-- Opening Marker --

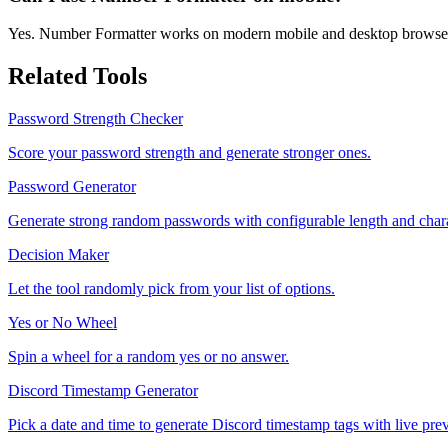
Yes. Number Formatter works on modern mobile and desktop browse
Related Tools
Password Strength Checker
Score your password strength and generate stronger ones.
Password Generator
Generate strong random passwords with configurable length and chara
Decision Maker
Let the tool randomly pick from your list of options.
Yes or No Wheel
Spin a wheel for a random yes or no answer.
Discord Timestamp Generator
Pick a date and time to generate Discord timestamp tags with live pre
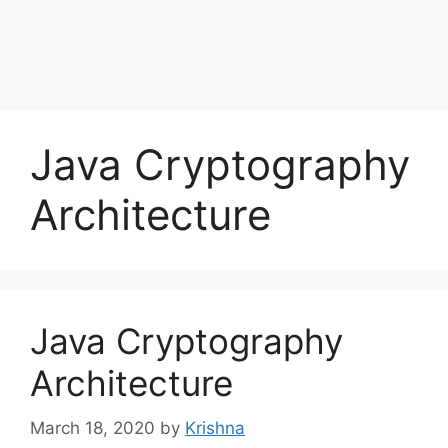
Java Cryptography
Architecture
Java Cryptography
Architecture
March 18, 2020
by
Krishna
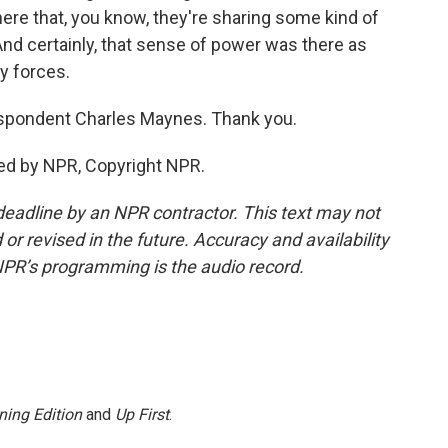
here that, you know, they're sharing some kind of
nd certainly, that sense of power was there as
y forces.
pondent Charles Maynes. Thank you.
ed by NPR, Copyright NPR.
deadline by an NPR contractor. This text may not
or revised in the future. Accuracy and availability
NPR’s programming is the audio record.
ning Edition
and
Up First
.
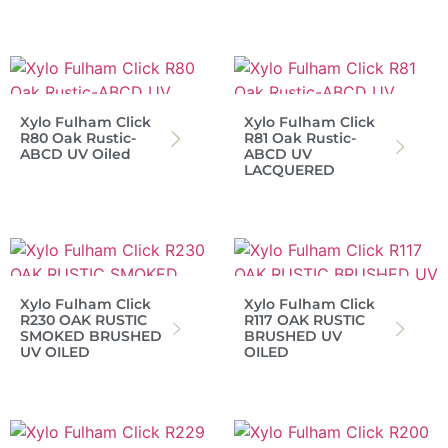
Xylo Fulham Click
Xylo Fulham Click
R80 Oak Rustic-
R81 Oak Rustic-
ABCD UV Oiled
ABCD UV
LACQUERED
Xylo Fulham Click
Xylo Fulham Click
R230 OAK RUSTIC
R117 OAK RUSTIC
SMOKED BRUSHED
BRUSHED UV
UV OILED
OILED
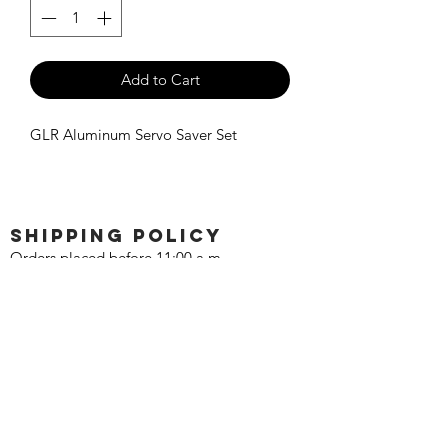
Add to Cart
GLR Aluminum Servo Saver Set
SHIPPING POLICY
Orders placed before 11:00 a.m.
Mountain time will be shipped out same
day. We ship Monday through Saturday!
Return policy
Due to the nature of this hobby, returns
are not accepted.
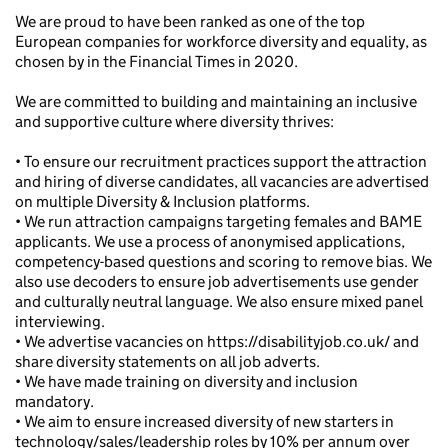
We are proud to have been ranked as one of the top
European companies for workforce diversity and equality, as
chosen by in the Financial Times in 2020.
We are committed to building and maintaining an inclusive
and supportive culture where diversity thrives:
• To ensure our recruitment practices support the attraction
and hiring of diverse candidates, all vacancies are advertised
on multiple Diversity & Inclusion platforms.
• We run attraction campaigns targeting females and BAME
applicants. We use a process of anonymised applications,
competency-based questions and scoring to remove bias. We
also use decoders to ensure job advertisements use gender
and culturally neutral language. We also ensure mixed panel
interviewing.
• We advertise vacancies on https://disabilityjob.co.uk/ and
share diversity statements on all job adverts.
• We have made training on diversity and inclusion
mandatory.
• We aim to ensure increased diversity of new starters in
technology/sales/leadership roles by 10% per annum over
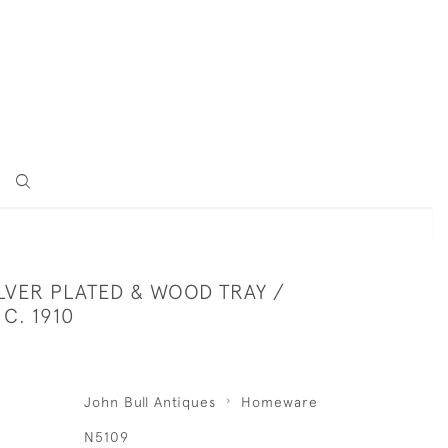
LVER PLATED & WOOD TRAY /
 C. 1910
John Bull Antiques
Homeware
N5109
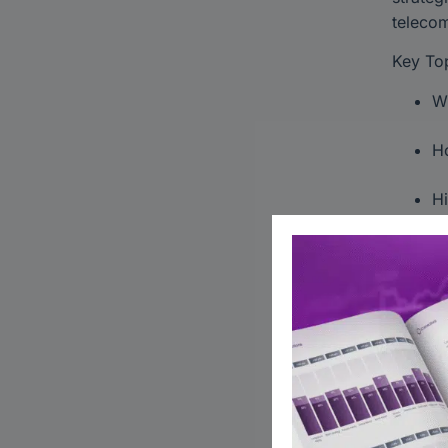
telecom
Key Top
Wh
Ho
Hi
Unlock 
#Privat
Global 
Follow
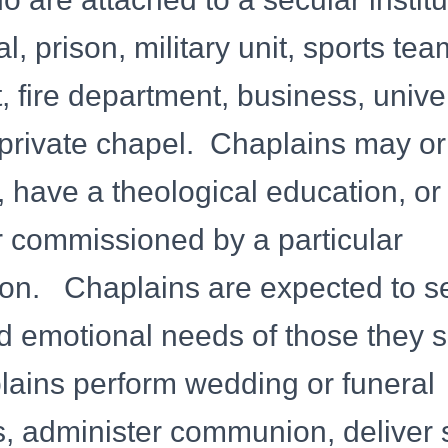
l, prison, military unit, sports tea
 fire department, business, univer
 private chapel. Chaplains may o
d, have a theological education, or
r commissioned by a particular
on. Chaplains are expected to s
nd emotional needs of those they s
ains perform wedding or funeral
 administer communion, deliver s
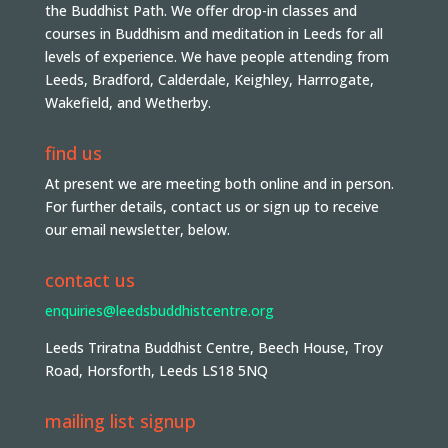
the Buddhist Path. We offer drop-in classes and
courses in Buddhism and meditation in Leeds for all
levels of experience. We have people attending from
Leeds, Bradford, Calderdale, Keighley, Harrrogate,
Wakefield, and Wetherby.
find us
At present we are meeting both online and in person.
For further details, contact us or sign up to receive
our email newsletter, below.
contact us
enquiries@leedsbuddhistcentre.org
Leeds Triratna Buddhist Centre, Beech House, Troy
Road, Horsforth, Leeds LS18 5NQ
mailing list signup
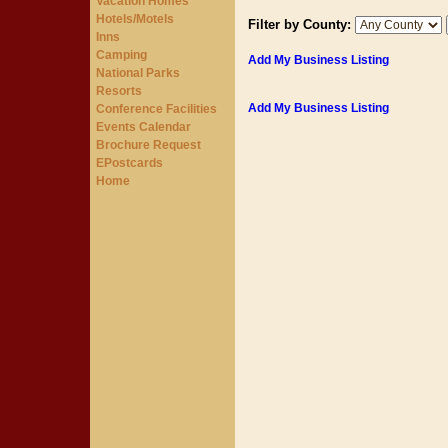
Vacation Homes
Hotels/Motels
Filter by County:
Inns
Camping
Add My Business Listing
National Parks
Resorts
Add My Business Listing
Conference Facilities
Events Calendar
Brochure Request
EPostcards
Home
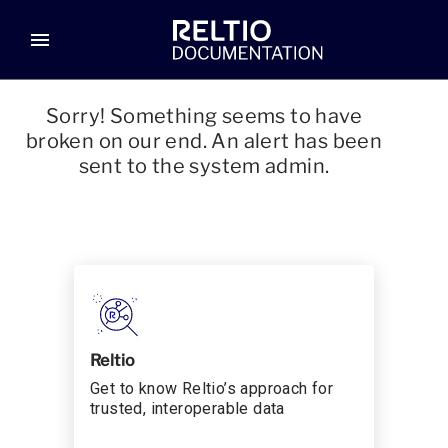
menu
Sorry! Something seems to have
broken on our end. An alert has been
sent to the system admin.
Reltio
Get to know Reltio’s approach for
trusted, interoperable data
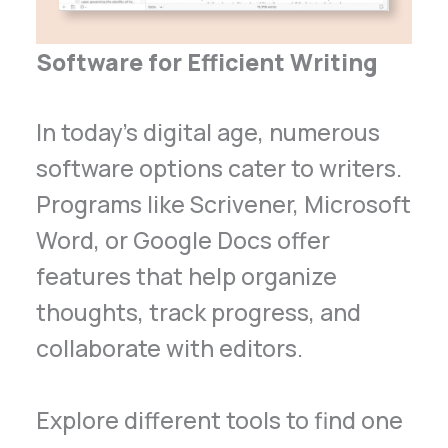
Software for Efficient Writing
In today’s digital age, numerous
software options cater to writers.
Programs like Scrivener, Microsoft
Word, or Google Docs offer
features that help organize
thoughts, track progress, and
collaborate with editors.
Explore different tools to find one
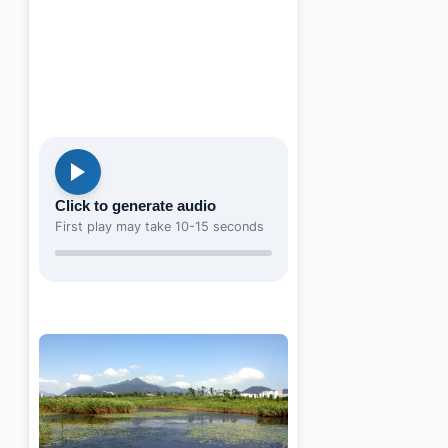
Click to generate audio
First play may take 10-15 seconds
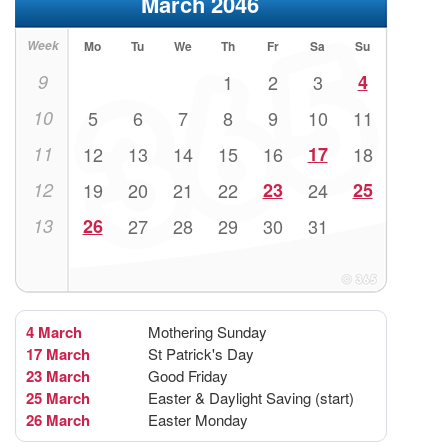
March 2046
Week
Mo
Tu
We
Th
Fr
Sa
Su
9
1
2
3
4
10
5
6
7
8
9
10
11
11
12
13
14
15
16
17
18
12
19
20
21
22
23
24
25
13
26
27
28
29
30
31
4 March
Mothering Sunday
17 March
St Patrick's Day
23 March
Good Friday
25 March
Easter & Daylight Saving (start)
26 March
Easter Monday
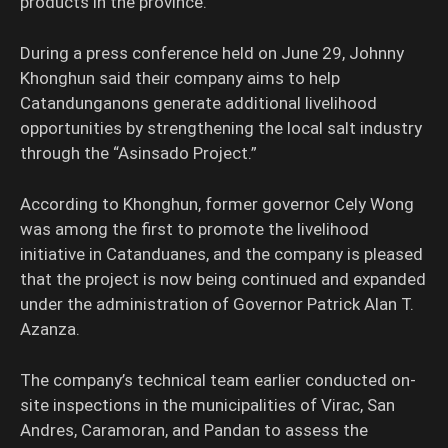
products in the province.
During a press conference held on June 29, Johnny
Khonghun said their company aims to help
Catandunganons generate additional livelihood
opportunities by strengthening the local salt industry
through the “Asinsado Project.”
According to Khonghun, former governor Cely Wong
was among the first to promote the livelihood
initiative in Catanduanes, and the company is pleased
that the project is now being continued and expanded
under the administration of Governor Patrick Alan T.
Azanza.
The company’s technical team earlier conducted on-
site inspections in the municipalities of Virac, San
Andres, Caramoran, and Pandan to assess the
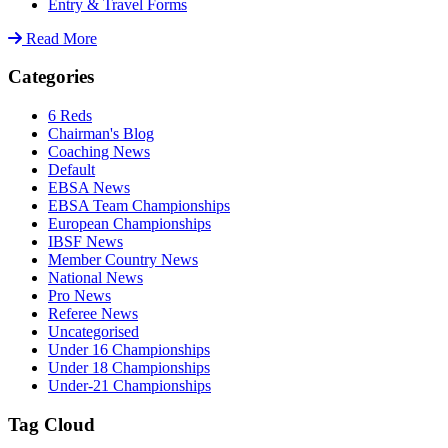
Entry & Travel Forms
Read More
Categories
6 Reds
Chairman's Blog
Coaching News
Default
EBSA News
EBSA Team Championships
European Championships
IBSF News
Member Country News
National News
Pro News
Referee News
Uncategorised
Under 16 Championships
Under 18 Championships
Under-21 Championships
Tag Cloud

-- Closing Marker --

=== TASK PROMPT ===
Search the entries for the word "Khonghun" and show every line that has it.

=== EXPECTED OUTPUT ===
Khonghun said their company aims to help
According to Khonghun, former governor Cely Wong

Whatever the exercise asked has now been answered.